A MAJOR audit of the country’s two new financial regulators shows that they have cost over £100m more than their predecessor, but are also bringing in far more money from fines.
The National Audit Office (NAO) today releases its analysis of the Financial Conduct Authority (FCA) and the Bank of England’s prudential regulation authority (PRA), forecasting that they cost £127m more in 2013-14 than their predecessor organisation did during 2012-13.
Despite a headline bill of £664m for both organisations, the value of fines collected by the watchdogs soared last year, with £472m collected. In 2012, only £312m was collected, and less than £100m was levied in each of the two years before that.
“These are still early days for the new regulators, and there are encouraging signs that their new approaches are gaining traction,” said Amyas Morse, head of the NAO.
However, Morse added that there are some issues surrounding staff retention: “Attracting and retaining the right staff are vital to keeping this progress on track, and so both regulators need to tackle this issue.”

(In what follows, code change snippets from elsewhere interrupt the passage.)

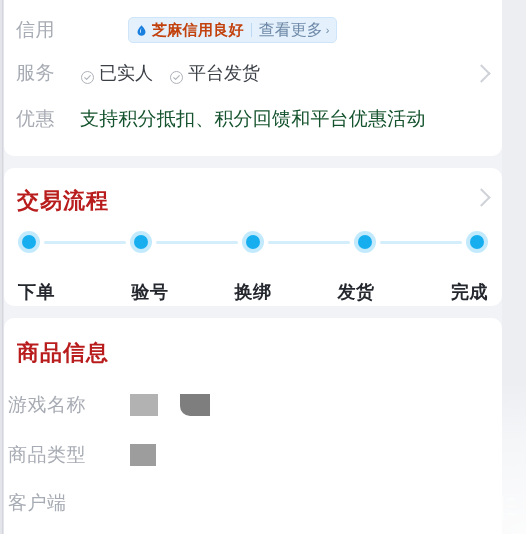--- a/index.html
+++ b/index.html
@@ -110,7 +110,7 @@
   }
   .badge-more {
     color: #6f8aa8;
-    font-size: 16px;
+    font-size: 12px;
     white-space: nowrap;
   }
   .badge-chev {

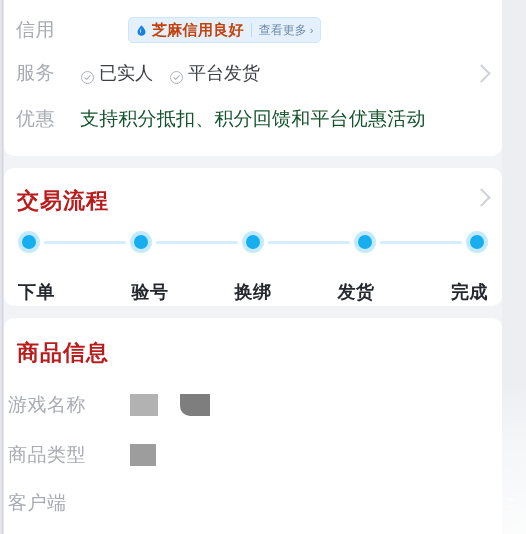--- a/index.html
+++ b/index.html
@@ -123,8 +123,9 @@
   
   .svc-tag {
     display: inline-flex;
-    align-items: flex-end;
+    align-items: center;
     margin-right: 16px;
+    font-weight: bold;
   }
   .check-circle {
     width: 15px; height: 15px;

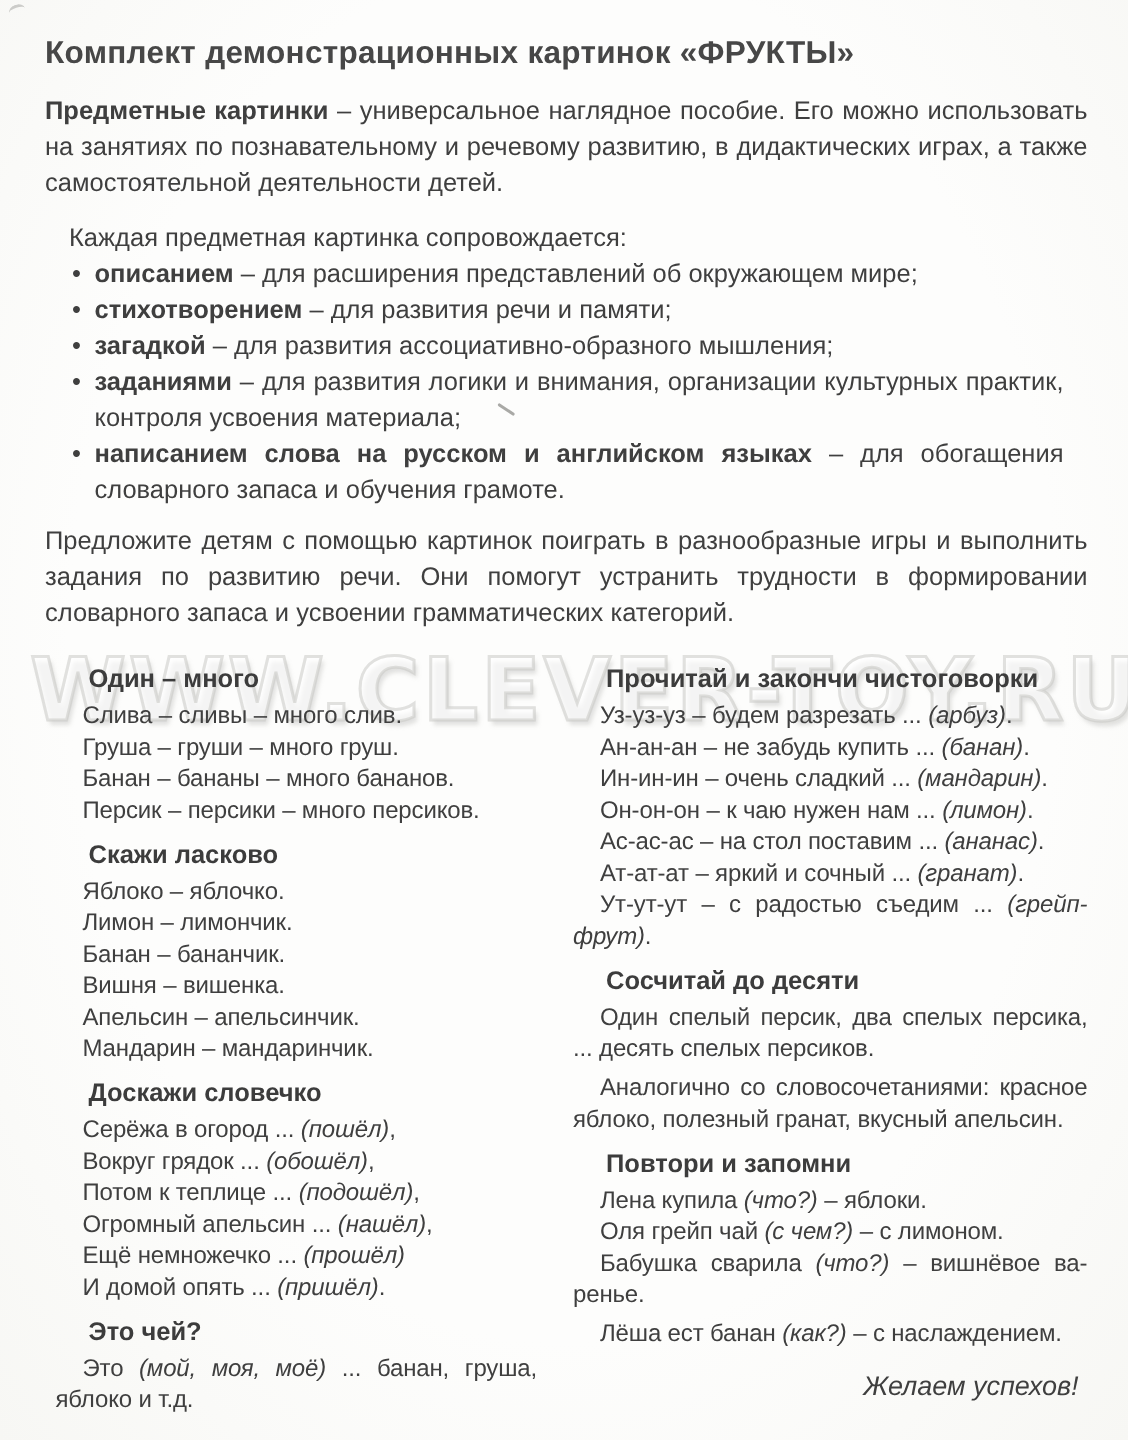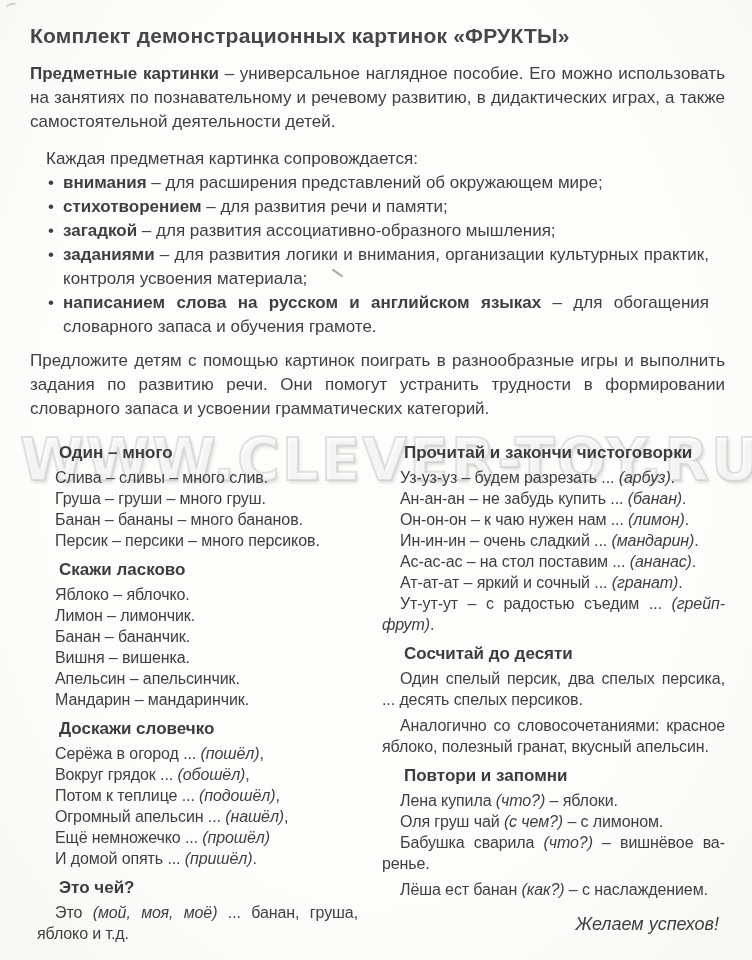--- a/index.html
+++ b/index.html
@@ -55,7 +55,7 @@
     <div class="bullets">
       <p class="lead">Каждая предметная картинка сопровождается:</p>
       <div>
-          <p class="bullet"><span class="b">внимания</span><span> – для расширения представлений об окружающем мире;</span></p>
+          <p class="bullet"><span class="b">описанием</span><span> – для расширения представлений об окружающем мире;</span></p>
           <p class="bullet"><span class="b">стихотворением</span><span> – для развития речи и памяти;</span></p>
           <p class="bullet"><span class="b">загадкой</span><span> – для развития ассоциативно-образного мышления;</span></p>
           <p class="bullet"><span class="b">заданиями</span><span> – для развития логики и внимания, организации культурных практик, контроля усвоения материала;</span></p>

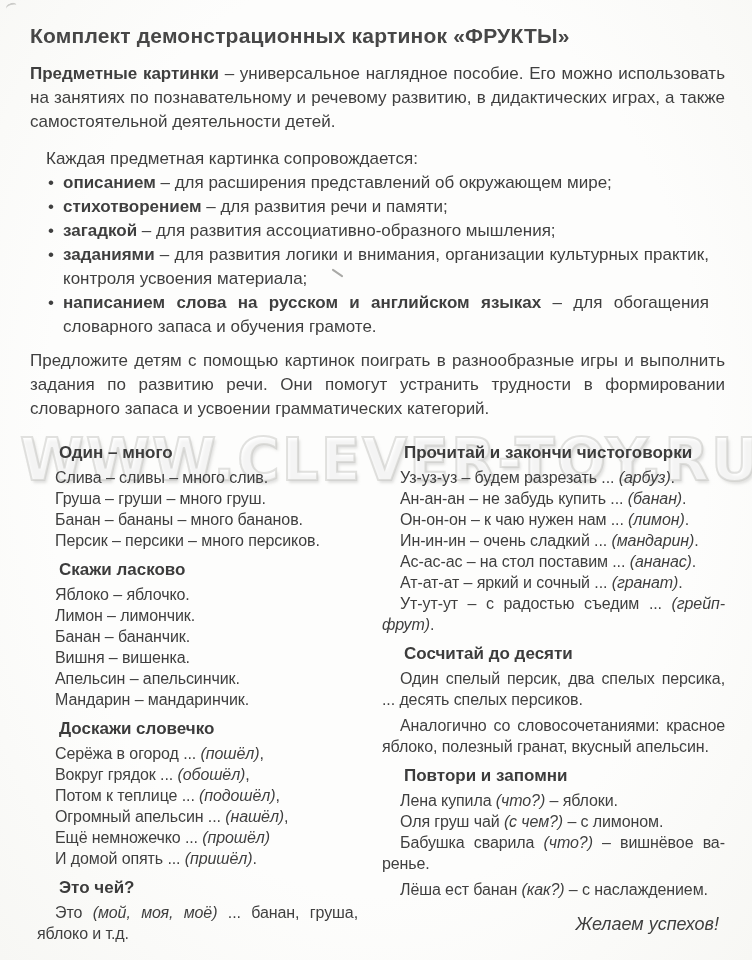--- a/index.html
+++ b/index.html
@@ -94,8 +94,8 @@
             <h3 class="sec">Прочитай и закончи чистоговорки</h3>
             <p class="line"><span>Уз-уз-уз – будем разрезать ... </span><span class="i">(арбуз)</span><span>.</span></p>
             <p class="line"><span>Ан-ан-ан – не забудь купить ... </span><span class="i">(банан)</span><span>.</span></p>
+            <p class="line"><span>Ин-ин-ин – очень сладкий ... </span><span class="i">(мандарин)</span><span>.</span></p>
             <p class="line"><span>Он-он-он – к чаю нужен нам ... </span><span class="i">(лимон)</span><span>.</span></p>
-            <p class="line"><span>Ин-ин-ин – очень сладкий ... </span><span class="i">(мандарин)</span><span>.</span></p>
             <p class="line"><span>Ас-ас-ас – на стол поставим ... </span><span class="i">(ананас)</span><span>.</span></p>
             <p class="line"><span>Ат-ат-ат – яркий и сочный ... </span><span class="i">(гранат)</span><span>.</span></p>
             <p class="line"><span>Ут-ут-ут – с радостью съедим ... </span><span class="i">(грейп­фрут)</span><span>.</span></p>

More than a quarter of the people who have resigned from the PRA were classed as high performers, and a third of FCA staff have been there for less than two years, raising some concerns that there is not enough experience in the complex regulatory environment.
The audit says it is still too early to say how the new bodies’ approach to collecting and managing information is an improvement on the Financial Services Authority (FSA)
FCA transparency is also congratulated by the report, but the NAO says that its inability to legally access the Bank of England’s financial information limits its ability to assess the performance of the PRA.
The PRA and FCA have been operational since April last year, when they started to replace the defunct Financial Services Authority, following reforms after the financial sector’s crash in 2008.